Lettere al Direttore: “Agraria: le terre di collettivo godimento patrimonio dei tarquiniesi protetto dalla Costituzione”

Riceviamo e pubblichiamo

Il 26 ottobre la Camera dei Deputati ha approvato definitivamente, dopo l’unanime via libera del Senato, il ddl 4522 recante “Norme in materia di Domini collettivi”.

Da questo momento inizia una nuova storia per Tarquinia e per tutte le Comunità titolari di terreni in collettivo godimento. Dopo anni, un testo legislativo riconosce espressamente la immemorabile storia ed identità dei patrimoni collettivi i quali, da ora, godono della protezione della nostra Carta fondamentale, la Costituzione italiana.

La nuova normativa ha colmato finalmente un vuoto legislativo della Costituzione all’interno della quale si tutelavano solo due forme di proprietà, quella privata e quella pubblica. Rimaneva fuori, pertanto, tutto quell’immenso patrimonio agro-silvo-pastorale ma anche culturale ed identitario rappresentato nel Lazio dagli assetti fondiari collettivi amministrati dalle Università agrarie a beneficio dell’intera Comunità di abitanti. In altri termini ora accanto alla proprietà pubblica e privata la Costituzione riconosce una terza categoria di appropriazione denominata “Domini collettivi”.

Cosa sono e cosa rappresentano per i tarquiniesi i Domini collettivi? I Domini collettivi non sono né beni dello Stato né beni dei privati bensì sono il patrimonio che da tempi remotissimi appartiene all’intera cittadinanza tarquiniese, esprimendo quindi la sua stessa storia ed identità collettiva. Dal 26 ottobre, grazie alla recentissima Legge sui Domini collettivi, tutto questo entra nella Costituzione in forza dell’articolo 1 del suddetto testo nel quale si stabilisce quanto segue: “In attuazione degli articoli 2, 9, 42, secondo comma, e 43 della Costituzione, la Repubblica riconosce i domini collettivi, comunque denominati, come ordinamento giuridico primario delle comunità originarie”.
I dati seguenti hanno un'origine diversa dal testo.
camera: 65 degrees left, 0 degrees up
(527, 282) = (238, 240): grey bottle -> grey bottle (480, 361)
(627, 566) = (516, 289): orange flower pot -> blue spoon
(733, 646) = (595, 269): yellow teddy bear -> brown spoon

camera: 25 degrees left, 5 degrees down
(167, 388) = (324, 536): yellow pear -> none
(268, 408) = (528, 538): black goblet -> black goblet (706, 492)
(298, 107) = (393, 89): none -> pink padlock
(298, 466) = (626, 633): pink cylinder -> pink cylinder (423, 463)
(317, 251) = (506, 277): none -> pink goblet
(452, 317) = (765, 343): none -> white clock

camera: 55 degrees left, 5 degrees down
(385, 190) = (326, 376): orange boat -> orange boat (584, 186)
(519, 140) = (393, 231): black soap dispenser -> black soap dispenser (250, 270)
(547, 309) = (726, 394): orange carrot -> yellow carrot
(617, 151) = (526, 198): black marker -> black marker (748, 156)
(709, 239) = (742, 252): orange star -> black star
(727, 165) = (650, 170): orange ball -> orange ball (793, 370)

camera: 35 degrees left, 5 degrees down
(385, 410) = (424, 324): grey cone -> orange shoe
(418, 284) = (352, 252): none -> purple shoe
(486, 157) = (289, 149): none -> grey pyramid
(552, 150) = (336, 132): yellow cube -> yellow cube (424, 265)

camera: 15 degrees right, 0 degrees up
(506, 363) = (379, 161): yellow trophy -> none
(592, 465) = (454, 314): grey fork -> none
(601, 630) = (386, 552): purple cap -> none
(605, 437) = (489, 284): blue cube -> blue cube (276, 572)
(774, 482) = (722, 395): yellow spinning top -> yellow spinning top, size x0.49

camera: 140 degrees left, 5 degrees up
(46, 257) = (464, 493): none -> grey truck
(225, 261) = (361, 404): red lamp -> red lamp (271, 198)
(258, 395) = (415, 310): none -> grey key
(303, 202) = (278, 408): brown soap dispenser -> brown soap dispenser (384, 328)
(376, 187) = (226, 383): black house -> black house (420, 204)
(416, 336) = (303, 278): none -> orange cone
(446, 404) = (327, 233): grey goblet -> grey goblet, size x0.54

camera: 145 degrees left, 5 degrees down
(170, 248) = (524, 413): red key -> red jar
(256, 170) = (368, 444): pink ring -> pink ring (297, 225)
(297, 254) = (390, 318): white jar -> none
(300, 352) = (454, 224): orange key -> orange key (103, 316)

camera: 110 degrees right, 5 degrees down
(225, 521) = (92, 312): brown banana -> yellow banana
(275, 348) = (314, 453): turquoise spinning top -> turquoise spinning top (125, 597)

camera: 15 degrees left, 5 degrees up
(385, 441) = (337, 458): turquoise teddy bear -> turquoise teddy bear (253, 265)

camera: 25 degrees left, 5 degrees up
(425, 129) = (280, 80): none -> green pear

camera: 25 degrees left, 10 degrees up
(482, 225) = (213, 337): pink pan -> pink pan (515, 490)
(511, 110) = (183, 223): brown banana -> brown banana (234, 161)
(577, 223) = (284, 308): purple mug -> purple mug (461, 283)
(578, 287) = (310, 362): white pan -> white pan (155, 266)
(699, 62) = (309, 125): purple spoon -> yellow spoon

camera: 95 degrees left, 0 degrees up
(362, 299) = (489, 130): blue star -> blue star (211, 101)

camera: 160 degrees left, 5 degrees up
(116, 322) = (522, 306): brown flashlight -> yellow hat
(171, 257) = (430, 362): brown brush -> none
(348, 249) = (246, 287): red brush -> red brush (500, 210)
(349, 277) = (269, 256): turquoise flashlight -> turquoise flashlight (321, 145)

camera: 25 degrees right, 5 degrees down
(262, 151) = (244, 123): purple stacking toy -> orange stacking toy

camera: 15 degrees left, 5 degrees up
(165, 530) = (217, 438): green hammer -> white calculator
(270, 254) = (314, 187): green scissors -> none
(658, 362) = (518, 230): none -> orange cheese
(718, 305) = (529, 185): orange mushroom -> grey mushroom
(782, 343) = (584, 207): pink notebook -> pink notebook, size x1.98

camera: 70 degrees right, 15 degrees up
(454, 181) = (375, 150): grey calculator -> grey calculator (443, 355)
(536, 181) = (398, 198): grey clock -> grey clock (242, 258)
Tale articolo segna il trionfo e il riconoscimento legislativo delle Comunità di abitanti, nel nostro caso dei tarquiniesi, i quali sono i legittimi proprietari delle terre collettive e, proprio in quanto legittimi titolari, sono chiamati ad amministarli autonomamente mediante un organo esponenziale che nel caso della cittadina etrusca è l’Università agraria. Va tuttavia rimarcato come l’Università agraria sia solo l’ente gestore mentre la proprietà appartiene alla Comunità di abitanti, lo ribadisco con forza ai TARQUINIESI, che esercitano individualmente o congiuntamente i diritti di godimento sui terreni in proprietà collettiva.

Concludo questa breve comunicazione guardando al futuro di Tarquinia e dei suoi Domini collettivi. Quali opportunità rappresentano concretamente per la cittadinanza?

Le Università agrarie costituiscono oggi l’ideale ponte di collegamento tra tradizione e progresso dal momento che esse non sono più solamente legate agli usi tradizionali del mondo rurale, ma sono patrimoni identitari suscettibili di utilità economica. Questa definizione, apparentemente nebulosa, identifica semplicemente tutte quelle risorse (naturali, ambientali o industriali, artistiche, ecc.) che sono proprie di una determinata comunità insediata in un territorio. Queste risorse sono identitarie allora perché la comunità che vive quelle risorse (pensiamo alla Roccaccia o ancor di più all’Ara della Regina) attraverso l’esperienza, la fruizione e il loro incremento riconosce in esse parte rilevante della propria identità storica, sociale, culturale e ne trae vantaggi e utilità notevoli. Quali sono queste utilitá notevoli? Ecco solo alcuni esempi pratici. Una prima utilità essenziale è legata alla conservazione degli ecosistemi naturali con benefici rilevantissimi per tutto ciò che riguarda la purezza dell’aria, dell’acqua e del suolo. Una seconda funzione riguarda la produzione di beni. La prima attività che ci viene in mente è certamente l’agricoltura e la pastorizia. A questo proposito è essenziale comprendere come i beni collettivi grazie alla loro estensione si prestano alla realizzazione non di piccoli orticelli volti a soddisfare le esigenze di una o due famiglie ma a grandi e moderne aziende agricole che potrebbero rendere grandi benefici alla collettività. Un’altra funzione è poi quella legata al turismo. Qui le possibilità sono infinite e comprendono non solo i beni paesaggistici o archeologici ma anche tutto quello che rientra nel concetto di patrimonio immateriale come le festività religiose, le tradizioni popolari o tutte le attività in grado di ricostruire la storia di un luogo. In tal senso le Università agrarie possono tramutarsi in luoghi di cultura contribuendo a trasmettere soprattutto alle future generazioni tutti i valori legati alla terra.